**Brief:** Once you reach the line containing "For the purposes" in the data below, restate each line word for word up to and including the one containing "The dependency annotation".

**Data in this exercise:**
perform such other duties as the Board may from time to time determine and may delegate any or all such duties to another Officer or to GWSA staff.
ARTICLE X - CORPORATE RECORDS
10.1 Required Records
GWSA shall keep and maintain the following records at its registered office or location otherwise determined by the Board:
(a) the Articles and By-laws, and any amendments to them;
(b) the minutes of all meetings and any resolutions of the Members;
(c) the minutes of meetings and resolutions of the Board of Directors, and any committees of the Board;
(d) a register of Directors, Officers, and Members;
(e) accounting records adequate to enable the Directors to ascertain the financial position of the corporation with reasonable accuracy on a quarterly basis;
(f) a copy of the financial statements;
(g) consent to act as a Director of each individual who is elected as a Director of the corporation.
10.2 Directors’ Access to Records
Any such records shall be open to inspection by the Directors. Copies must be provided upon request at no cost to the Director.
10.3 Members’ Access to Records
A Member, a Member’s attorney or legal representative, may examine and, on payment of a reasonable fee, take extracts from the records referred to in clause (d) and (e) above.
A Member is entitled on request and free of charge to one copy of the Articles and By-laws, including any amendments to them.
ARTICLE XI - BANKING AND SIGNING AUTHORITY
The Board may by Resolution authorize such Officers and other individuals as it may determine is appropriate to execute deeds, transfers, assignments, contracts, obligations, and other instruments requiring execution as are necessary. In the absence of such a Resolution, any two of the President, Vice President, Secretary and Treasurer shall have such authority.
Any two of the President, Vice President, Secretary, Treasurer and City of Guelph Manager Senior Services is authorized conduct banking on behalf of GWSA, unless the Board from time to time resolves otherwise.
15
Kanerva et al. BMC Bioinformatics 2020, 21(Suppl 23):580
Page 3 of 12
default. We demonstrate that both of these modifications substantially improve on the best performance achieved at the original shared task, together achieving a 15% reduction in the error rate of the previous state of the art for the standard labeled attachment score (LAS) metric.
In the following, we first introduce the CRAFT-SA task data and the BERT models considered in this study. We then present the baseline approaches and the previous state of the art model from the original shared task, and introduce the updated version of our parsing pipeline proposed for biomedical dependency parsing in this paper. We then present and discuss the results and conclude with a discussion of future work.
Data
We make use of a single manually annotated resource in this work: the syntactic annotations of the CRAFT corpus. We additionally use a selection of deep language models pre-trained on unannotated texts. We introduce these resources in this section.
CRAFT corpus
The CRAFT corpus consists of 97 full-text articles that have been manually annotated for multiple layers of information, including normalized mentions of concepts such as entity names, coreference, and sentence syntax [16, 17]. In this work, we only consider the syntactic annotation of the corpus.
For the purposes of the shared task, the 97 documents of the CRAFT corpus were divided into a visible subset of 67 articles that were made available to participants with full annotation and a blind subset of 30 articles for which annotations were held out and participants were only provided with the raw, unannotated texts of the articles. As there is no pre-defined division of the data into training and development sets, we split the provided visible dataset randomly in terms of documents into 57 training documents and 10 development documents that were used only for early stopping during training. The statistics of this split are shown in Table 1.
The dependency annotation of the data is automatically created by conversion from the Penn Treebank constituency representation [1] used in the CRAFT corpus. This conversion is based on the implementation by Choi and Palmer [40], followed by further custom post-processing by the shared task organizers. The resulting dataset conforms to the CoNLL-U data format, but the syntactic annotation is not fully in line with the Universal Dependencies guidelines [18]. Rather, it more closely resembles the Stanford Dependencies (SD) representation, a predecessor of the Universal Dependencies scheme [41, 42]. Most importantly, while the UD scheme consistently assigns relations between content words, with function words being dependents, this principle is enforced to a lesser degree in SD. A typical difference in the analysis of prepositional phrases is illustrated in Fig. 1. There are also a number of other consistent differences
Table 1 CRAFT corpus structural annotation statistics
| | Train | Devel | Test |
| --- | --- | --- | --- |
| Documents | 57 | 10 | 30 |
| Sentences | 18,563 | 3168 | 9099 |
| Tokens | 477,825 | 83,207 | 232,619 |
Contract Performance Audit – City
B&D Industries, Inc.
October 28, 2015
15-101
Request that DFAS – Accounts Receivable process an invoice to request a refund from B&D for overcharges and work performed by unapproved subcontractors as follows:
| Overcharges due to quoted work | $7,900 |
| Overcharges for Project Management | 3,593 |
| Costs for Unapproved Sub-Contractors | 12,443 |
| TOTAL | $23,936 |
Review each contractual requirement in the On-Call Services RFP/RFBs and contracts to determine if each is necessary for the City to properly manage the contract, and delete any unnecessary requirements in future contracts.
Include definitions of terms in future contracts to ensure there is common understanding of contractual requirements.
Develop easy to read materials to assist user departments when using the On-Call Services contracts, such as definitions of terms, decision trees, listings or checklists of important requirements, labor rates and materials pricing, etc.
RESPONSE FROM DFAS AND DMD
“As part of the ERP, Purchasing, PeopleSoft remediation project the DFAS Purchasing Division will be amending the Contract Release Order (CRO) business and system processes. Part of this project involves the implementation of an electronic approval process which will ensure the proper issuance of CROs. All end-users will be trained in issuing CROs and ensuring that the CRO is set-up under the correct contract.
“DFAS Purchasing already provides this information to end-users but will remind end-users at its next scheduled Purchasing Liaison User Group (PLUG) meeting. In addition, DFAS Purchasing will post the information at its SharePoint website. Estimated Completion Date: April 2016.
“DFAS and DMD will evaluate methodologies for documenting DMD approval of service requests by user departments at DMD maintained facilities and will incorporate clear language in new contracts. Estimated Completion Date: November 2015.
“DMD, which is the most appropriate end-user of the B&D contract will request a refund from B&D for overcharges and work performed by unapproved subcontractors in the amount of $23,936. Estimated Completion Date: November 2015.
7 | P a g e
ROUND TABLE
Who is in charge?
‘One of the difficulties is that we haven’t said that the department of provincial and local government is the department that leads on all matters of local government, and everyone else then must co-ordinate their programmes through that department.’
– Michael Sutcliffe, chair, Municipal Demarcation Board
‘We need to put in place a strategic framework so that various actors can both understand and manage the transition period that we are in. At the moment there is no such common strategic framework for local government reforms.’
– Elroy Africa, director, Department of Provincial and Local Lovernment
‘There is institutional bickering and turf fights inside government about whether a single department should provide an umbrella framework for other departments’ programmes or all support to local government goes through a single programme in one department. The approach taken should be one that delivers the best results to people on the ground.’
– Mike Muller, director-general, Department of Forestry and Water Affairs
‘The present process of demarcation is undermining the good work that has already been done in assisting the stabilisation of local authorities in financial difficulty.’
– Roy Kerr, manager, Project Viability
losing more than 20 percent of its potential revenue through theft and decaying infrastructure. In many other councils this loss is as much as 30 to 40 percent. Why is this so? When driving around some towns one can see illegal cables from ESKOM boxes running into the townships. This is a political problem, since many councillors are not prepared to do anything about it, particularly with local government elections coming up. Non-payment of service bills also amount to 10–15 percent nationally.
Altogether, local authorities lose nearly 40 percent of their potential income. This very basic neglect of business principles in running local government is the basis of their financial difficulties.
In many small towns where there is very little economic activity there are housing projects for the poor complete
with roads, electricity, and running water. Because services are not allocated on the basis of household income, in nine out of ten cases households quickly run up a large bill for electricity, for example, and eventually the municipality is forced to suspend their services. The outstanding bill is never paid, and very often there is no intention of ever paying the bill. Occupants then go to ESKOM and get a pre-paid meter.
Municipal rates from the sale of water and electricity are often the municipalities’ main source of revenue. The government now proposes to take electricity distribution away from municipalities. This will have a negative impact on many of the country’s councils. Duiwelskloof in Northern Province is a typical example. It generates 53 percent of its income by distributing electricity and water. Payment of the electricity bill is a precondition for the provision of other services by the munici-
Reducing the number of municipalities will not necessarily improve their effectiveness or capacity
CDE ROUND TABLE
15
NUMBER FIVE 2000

**Problem solution:**
For the purposes of the shared task, the 97 documents of the CRAFT corpus were divided into a visible subset of 67 articles that were made available to participants with full annotation and a blind subset of 30 articles for which annotations were held out and participants were only provided with the raw, unannotated texts of the articles. As there is no pre-defined division of the data into training and development sets, we split the provided visible dataset randomly in terms of documents into 57 training documents and 10 development documents that were used only for early stopping during training. The statistics of this split are shown in Table 1.
The dependency annotation of the data is automatically created by conversion from the Penn Treebank constituency representation [1] used in the CRAFT corpus. This conversion is based on the implementation by Choi and Palmer [40], followed by further custom post-processing by the shared task organizers. The resulting dataset conforms to the CoNLL-U data format, but the syntactic annotation is not fully in line with the Universal Dependencies guidelines [18]. Rather, it more closely resembles the Stanford Dependencies (SD) representation, a predecessor of the Universal Dependencies scheme [41, 42]. Most importantly, while the UD scheme consistently assigns relations between content words, with function words being dependents, this principle is enforced to a lesser degree in SD. A typical difference in the analysis of prepositional phrases is illustrated in Fig. 1. There are also a number of other consistent differences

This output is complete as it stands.